SMS 496. E não foi sempre assim?

17 janeiro 2013

Cinco histórias
do dia-a-dia:

1 – O alemão por equivalência. O  homem discursava no lugar popular de frutas e legumes como o dedo em riste para a dona preocupada com o novo regime de faturação: “Tem que ser! Estamos na União Europeia e isso tem que ser! Como sabe sou alemão! Portugal não produz nada, ninguém quer trabalhar!

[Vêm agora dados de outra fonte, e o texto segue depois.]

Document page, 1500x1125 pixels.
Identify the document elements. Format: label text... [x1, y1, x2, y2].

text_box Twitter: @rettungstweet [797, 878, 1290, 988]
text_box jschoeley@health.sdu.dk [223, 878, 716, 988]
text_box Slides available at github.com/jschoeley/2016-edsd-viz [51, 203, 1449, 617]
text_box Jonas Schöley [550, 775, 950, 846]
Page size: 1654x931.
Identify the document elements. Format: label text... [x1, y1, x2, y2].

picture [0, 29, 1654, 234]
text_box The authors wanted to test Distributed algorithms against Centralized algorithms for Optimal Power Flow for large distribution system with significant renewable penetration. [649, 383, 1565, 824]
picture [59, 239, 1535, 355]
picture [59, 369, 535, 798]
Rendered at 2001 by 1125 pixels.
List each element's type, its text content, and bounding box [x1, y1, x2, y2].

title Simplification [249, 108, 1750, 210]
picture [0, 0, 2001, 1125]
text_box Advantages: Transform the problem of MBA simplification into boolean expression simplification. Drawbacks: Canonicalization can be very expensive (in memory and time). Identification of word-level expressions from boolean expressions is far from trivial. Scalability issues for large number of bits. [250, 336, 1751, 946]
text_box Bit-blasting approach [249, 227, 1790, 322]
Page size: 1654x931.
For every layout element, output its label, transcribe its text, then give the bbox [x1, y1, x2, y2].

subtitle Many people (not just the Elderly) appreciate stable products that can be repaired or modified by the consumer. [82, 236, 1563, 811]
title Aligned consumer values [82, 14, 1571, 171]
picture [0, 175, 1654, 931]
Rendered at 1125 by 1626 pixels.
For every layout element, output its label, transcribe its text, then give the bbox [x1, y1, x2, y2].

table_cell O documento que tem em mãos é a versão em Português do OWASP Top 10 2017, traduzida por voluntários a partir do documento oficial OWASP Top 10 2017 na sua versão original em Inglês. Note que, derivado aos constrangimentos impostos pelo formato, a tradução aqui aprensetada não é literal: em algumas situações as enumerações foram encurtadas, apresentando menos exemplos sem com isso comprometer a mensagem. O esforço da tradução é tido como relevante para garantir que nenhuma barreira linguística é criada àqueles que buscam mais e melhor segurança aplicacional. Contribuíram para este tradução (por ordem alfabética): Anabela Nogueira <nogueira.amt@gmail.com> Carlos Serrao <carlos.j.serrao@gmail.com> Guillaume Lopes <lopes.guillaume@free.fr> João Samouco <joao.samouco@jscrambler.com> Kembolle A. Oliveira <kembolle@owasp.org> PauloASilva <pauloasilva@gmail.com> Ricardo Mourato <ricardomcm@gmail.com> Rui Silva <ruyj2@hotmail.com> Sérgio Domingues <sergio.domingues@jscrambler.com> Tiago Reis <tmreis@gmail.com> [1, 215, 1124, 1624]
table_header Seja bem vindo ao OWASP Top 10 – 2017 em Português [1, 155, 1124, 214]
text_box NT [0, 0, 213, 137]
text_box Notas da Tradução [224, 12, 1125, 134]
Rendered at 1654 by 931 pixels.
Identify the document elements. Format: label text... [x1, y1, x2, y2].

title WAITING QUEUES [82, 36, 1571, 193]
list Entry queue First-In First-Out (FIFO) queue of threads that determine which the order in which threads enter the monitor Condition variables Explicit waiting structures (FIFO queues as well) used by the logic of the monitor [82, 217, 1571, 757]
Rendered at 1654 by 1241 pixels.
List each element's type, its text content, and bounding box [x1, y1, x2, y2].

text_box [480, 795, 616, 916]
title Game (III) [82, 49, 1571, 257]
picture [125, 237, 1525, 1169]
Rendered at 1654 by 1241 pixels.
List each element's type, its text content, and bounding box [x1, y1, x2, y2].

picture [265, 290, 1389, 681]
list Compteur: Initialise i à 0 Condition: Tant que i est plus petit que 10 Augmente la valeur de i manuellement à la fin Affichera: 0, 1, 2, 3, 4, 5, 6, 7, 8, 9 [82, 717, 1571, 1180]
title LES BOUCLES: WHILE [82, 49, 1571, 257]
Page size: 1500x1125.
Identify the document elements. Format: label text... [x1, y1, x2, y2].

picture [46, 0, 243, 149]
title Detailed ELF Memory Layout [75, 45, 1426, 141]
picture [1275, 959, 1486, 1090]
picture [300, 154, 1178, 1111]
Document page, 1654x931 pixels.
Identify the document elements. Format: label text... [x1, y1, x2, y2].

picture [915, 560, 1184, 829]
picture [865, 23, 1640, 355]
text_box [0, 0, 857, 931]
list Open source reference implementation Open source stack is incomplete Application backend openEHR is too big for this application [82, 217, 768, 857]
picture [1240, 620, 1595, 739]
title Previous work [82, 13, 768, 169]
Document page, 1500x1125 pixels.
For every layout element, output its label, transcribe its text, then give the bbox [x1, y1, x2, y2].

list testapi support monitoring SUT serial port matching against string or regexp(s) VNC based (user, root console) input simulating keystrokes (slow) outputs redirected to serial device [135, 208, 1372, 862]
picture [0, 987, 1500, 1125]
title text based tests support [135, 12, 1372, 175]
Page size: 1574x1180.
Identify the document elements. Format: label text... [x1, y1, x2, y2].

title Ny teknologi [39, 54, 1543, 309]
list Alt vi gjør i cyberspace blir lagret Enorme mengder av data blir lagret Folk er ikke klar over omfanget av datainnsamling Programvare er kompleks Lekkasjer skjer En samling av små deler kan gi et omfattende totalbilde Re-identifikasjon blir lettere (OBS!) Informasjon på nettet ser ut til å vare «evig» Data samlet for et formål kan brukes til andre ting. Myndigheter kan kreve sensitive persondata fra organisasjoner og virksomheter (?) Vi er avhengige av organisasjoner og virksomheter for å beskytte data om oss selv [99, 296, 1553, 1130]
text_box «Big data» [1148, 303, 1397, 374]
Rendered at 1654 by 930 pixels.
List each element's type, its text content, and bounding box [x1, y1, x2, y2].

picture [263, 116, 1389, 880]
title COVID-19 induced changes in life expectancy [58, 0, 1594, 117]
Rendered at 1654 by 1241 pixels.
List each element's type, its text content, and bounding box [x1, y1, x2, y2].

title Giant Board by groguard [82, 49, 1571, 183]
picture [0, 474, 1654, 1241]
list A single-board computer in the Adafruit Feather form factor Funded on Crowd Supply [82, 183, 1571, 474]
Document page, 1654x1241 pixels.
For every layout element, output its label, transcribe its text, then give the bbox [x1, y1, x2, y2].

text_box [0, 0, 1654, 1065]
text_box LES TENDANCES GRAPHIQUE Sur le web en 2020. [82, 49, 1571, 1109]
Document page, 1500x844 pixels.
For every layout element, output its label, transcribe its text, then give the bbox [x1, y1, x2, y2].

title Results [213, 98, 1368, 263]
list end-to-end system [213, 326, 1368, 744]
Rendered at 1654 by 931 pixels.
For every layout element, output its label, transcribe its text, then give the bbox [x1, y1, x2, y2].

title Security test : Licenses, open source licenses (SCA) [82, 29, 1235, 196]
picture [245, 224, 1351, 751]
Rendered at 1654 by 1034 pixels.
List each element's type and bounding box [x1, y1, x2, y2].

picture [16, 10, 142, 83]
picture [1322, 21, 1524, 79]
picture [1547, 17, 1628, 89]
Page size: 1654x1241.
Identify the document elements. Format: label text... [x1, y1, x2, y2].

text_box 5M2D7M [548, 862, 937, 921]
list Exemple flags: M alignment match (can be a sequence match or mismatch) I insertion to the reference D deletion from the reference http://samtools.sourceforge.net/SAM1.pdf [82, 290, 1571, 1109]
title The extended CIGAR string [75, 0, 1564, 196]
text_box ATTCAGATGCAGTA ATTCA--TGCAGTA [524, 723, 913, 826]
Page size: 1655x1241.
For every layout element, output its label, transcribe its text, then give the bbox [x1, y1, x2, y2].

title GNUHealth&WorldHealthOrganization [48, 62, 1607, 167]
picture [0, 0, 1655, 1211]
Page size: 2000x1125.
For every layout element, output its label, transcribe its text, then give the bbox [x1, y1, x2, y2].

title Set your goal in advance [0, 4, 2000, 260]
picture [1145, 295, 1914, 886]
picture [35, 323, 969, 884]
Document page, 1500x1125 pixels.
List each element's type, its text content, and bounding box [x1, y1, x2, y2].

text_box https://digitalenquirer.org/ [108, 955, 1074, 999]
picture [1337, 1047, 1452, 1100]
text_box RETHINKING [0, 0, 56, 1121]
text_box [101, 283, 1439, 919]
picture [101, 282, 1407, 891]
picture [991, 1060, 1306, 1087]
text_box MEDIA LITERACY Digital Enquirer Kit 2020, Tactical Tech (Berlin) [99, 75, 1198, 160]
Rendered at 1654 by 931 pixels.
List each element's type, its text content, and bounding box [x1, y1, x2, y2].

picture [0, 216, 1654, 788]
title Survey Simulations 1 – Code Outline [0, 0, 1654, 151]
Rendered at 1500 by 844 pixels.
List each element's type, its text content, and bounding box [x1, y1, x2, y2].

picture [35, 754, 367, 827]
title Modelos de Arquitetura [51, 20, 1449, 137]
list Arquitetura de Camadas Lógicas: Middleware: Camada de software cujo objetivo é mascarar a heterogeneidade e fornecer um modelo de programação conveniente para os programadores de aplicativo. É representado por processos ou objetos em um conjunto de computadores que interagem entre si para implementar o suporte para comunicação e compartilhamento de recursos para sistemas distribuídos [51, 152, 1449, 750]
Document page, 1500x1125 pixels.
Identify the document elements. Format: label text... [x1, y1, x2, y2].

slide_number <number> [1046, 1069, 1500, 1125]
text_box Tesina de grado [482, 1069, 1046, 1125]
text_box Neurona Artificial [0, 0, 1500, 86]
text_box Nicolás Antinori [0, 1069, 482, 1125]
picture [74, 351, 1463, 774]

Lá minha terra não é nada disto. Aqui, o pagode vive acima das suas possibilidades, é só auto-estradas, é só feriados… Não sabe que temos de lutar contra a economia paralela?”  Foi então que decidi cortar-lhe as vazas  com uma comparaçõeszitas entre Portugal e a Alemanha em matéria de adoção de normas europeias, de autoes-estradas, de feriados. Enrolou o estoijo e depois de ter saído, alguém no lugar comentou: “O que este me saiu! Lá por ter nascido na Alemanha, filho de emigrantes e que anda por aí sem fazer nada a viver dos rendimentos do pai, diz-se agora alemão para pregar sermões…”

2 – Educadoras. São educadoras infantis no jardim-escola e todos os dias estacionam as careros em cima do passeio a dar para uma passadeira de peões. Alguém lhes chamou a atenção e mesmo à frente da criançada, guinchou uma: “Você é da GNR?”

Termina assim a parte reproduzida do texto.